A vector is self-dual exactly when
$$N_t=\binom{4}{t}-N_{4-t}$$
for all $t$, which forces
$$N_0=1,\quad N_4=0,\quad N_1=4-N_3,\quad N_2=6-N_2.$$
Hence $N_2=3$ and $N_1=4-N_3$. The only consistent solutions among feasible complexes are:
$$(1,4,3,1,0).$$
Verification
Each listed polyhedral count matches standard face numbers and Euler characteristics for the Platonic solids.
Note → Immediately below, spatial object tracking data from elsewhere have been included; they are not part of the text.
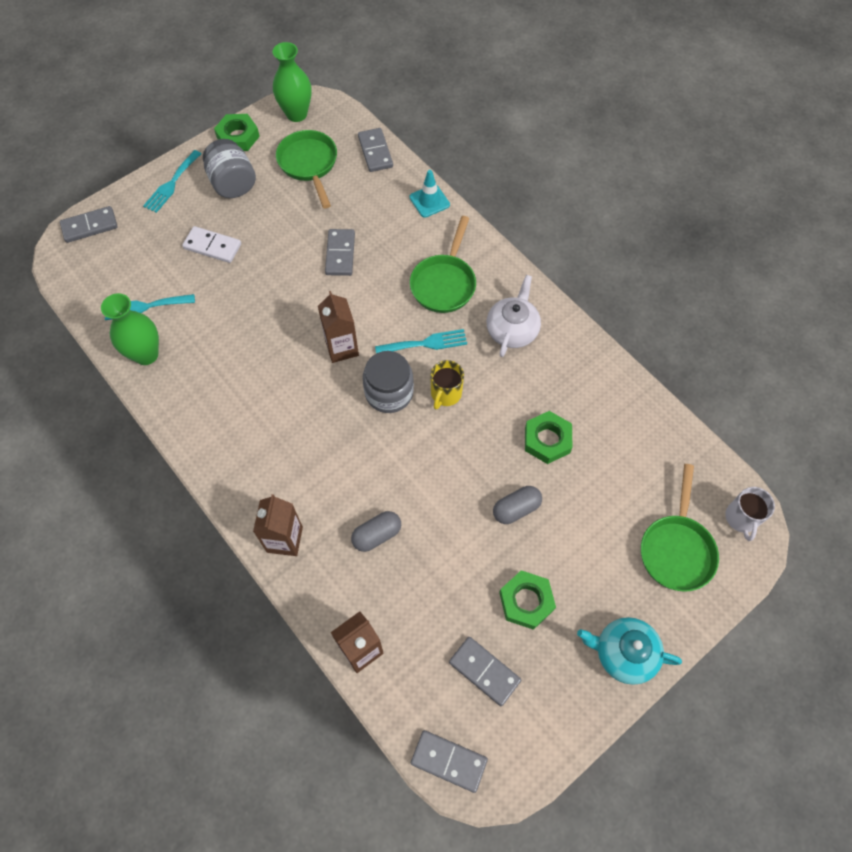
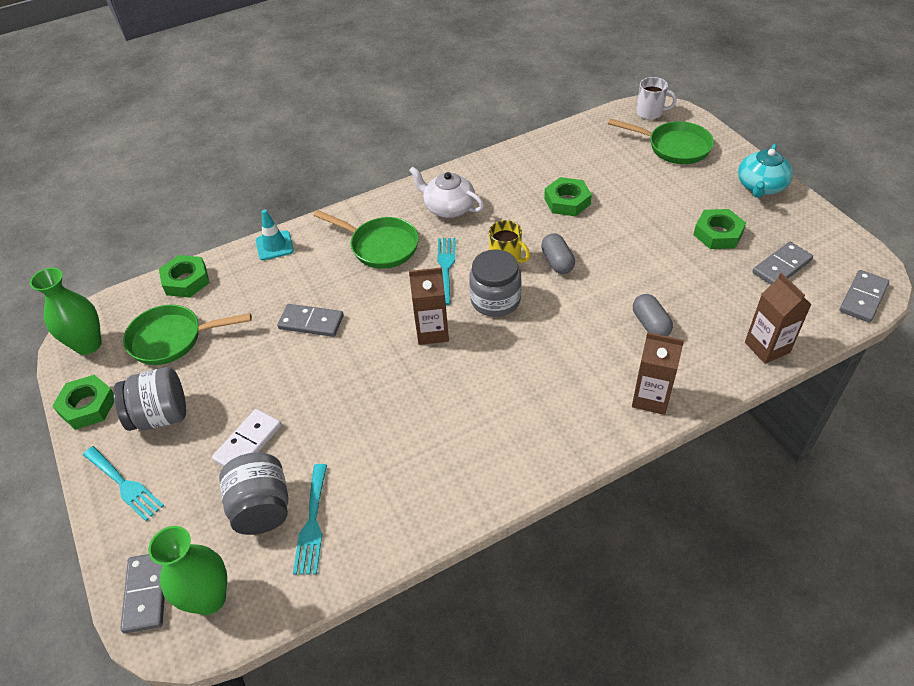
camera: 75 degrees left, 15 degrees down
(146, 354) = (386, 524): green vase -> green vase (209, 598)
(156, 272) = (262, 508): none -> grey jar
(375, 152) = (186, 280): grey domino -> green nut
(516, 509) = (631, 228): grey capsule -> grey capsule (557, 262)

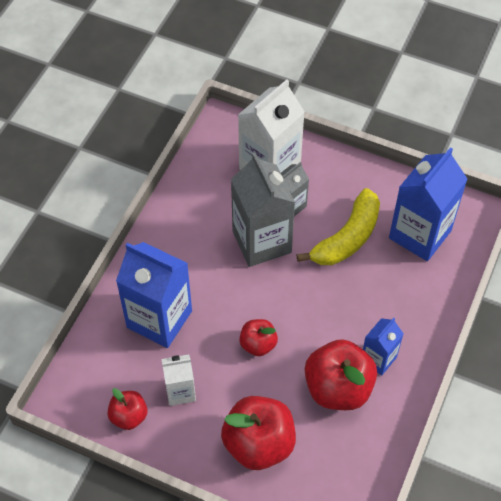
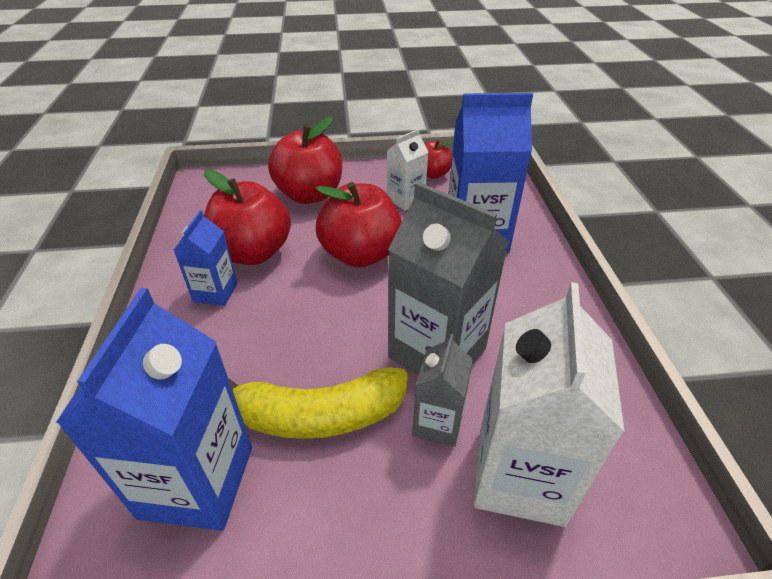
camera: 150 degrees right, 15 degrees down
(258, 344) = (360, 254): red apple -> red apple, size x1.83
(347, 238) = (320, 415): yellow banana -> yellow banana turned 105 degrees counterclockwise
In the tetrahedron, cube, octahedron, dodecahedron, and icosahedron cases, edge and face incidences agree with known combinatorial structures and do not overcount because intersections of faces occur only in lower-dimensional subsets.
The construction in (b) satisfies closure under subsets since both maximal faces are triangles, so every subset of a triangle lies in the complex, and no additional higher faces appear.
The dual formula in (d) follows directly from complement bijection between $t$-subsets and $(n-t)$-subsets.
The self-duality condition reduces to simultaneous linear constraints $N_t+;N_{4-t}=\binom{4}{t}$, which is consistent only when the middle level satisfies $N_2=3$, forcing the unique symmetric feasible case.
This completes the verification. ∎
Notes
The feasibility condition in (c) is precisely the Kruskal-Katona characterization of $f$-vectors of simplicial complexes, expressed in the combinatorial number system language developed in Section 7.2.1.3. The duality in (d) corresponds to Alexander duality of order ideals in the Boolean lattice, and the Platonic solid computations are special cases of counting induced subcomplexes of regular polyhedral boundaries.